Twitter hold-outs are missing out on a wealth of news and discussion, writes Claire Cain Miller. A common reason given by those who have yet to try Twitter: “I have nothing to say.” The truth is, you don’t have to post a message to get the most out of Twitter.
At its best, the social medium is a perpetual, personalised news service about topics of your choosing – whether health-care reform, tech news or the latest episode of Gossip Girl – filtered and served to you by people who care a lot about what you care a lot about.
Even the most prolific users say Twitter has become more useful as a way to tap in to the discussions of the day than to broadcast their own thoughts. And once you get pulled in, you might find you have something to say after all.
Twitter’s co-founder, Biz Stone, suggests naysayers simply log on and search for a topic that interests them, whether it’s their favorite sporting team or a topic in the news. Within a minute, they understand the appeal, he says.
Twitter users write 50 million messages a day. For the hold-outs, here are a few ways to make Twitter work for you.
A custom news feed
By the time Bridget Baker, who works in public relations in Seattle, checks Google Reader while eating lunch at her desk, she has already read most of the articles in her feed because she saw them on Twitter.
In the year since she joined, she has written only 17 posts. “I tend to be a pretty private person and I don’t feel I have anything that needs to be said,” she says. Yet she opens Twitter first thing each morning and follows friends, bloggers and thought leaders who post about politics, religion, fashion and food.
People with shared interests become your editor and Twitter becomes an alternative RSS feed. Find those people by searching Twitter directories, like WeFollow or Just Tweet It and by following people whom others repeat or mention.
One-fifth of posts and 57 per cent of repeat messages contain a link, proving that this is an increasingly popular way to spread news, says Dan Zarrella, a social media scientist who works at a software company called HubSpot. A quick scan reveals the news of the moment as the most important stories of the day bubble up and are reposted.
Check your lists
Twitter is such a fast-moving stream that you may not want to follow everyone who posts about your interests. That’s one reason Twitter invented Lists, which anyone can create. Someone could separate celebrity users or tech pundits, for example, so they get an unadulterated stream of news on only the topic they want at that moment.
If you don’t know who the best users are on a favorite topic, look for Lists on sites such as Listorious or by checking profiles.
Virtually attend a conference
Most conferences these days have a Twitter hashtag. At the exclusive TED conference in Long Beach, California, in February, for example, attendees added #TED to the end of their posts.

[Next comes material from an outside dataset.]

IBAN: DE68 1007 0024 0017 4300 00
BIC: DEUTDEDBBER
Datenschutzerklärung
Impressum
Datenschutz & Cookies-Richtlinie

By searching #TED on Twitter, people could read the latest updates (and skip the $6000 attendance fee). People wrote quotes from the speakers, like this one: “‘If I had only one wish for the next 50 years, it’d be to invent the thing that halves the cost of CO2’ – Bill Gates #TED.”
What’s around you right now
Twitter is working on ways to deliver news nearby, like alerts about an earthquake or the closing of a bridge, Stone says.
Twitter’s list of trending topics can now be searched by city. Some Twitter apps, such as Tweetie and TwitterLocal, let you search posts near you. Check the website Happn.in to see the most discussed topics in your area.
You can use Twitter to ask questions when you don’t know whom to ask, such as where to eat dinner in a new city, for example, or how to extend your iPhone’s battery life, and you are sure to get answers.
Some people are even using Twitter for more urgent questions. A medical student at the University of Debrecen in Hungary, Bertalan Mesko, wrote a post about a patient with mysterious symptoms: “Strange case today in internal medicine rotation. 16 years old boy with acute pancreatitis (for the 6th! time). Any ideas?”
Within hours, specialists worldwide had responded. One of the suggestions helped the doctors with a diagnosis.
“It would have been impossible to find that specialist through e-mail, because we had no idea who to contact,” Mesko says.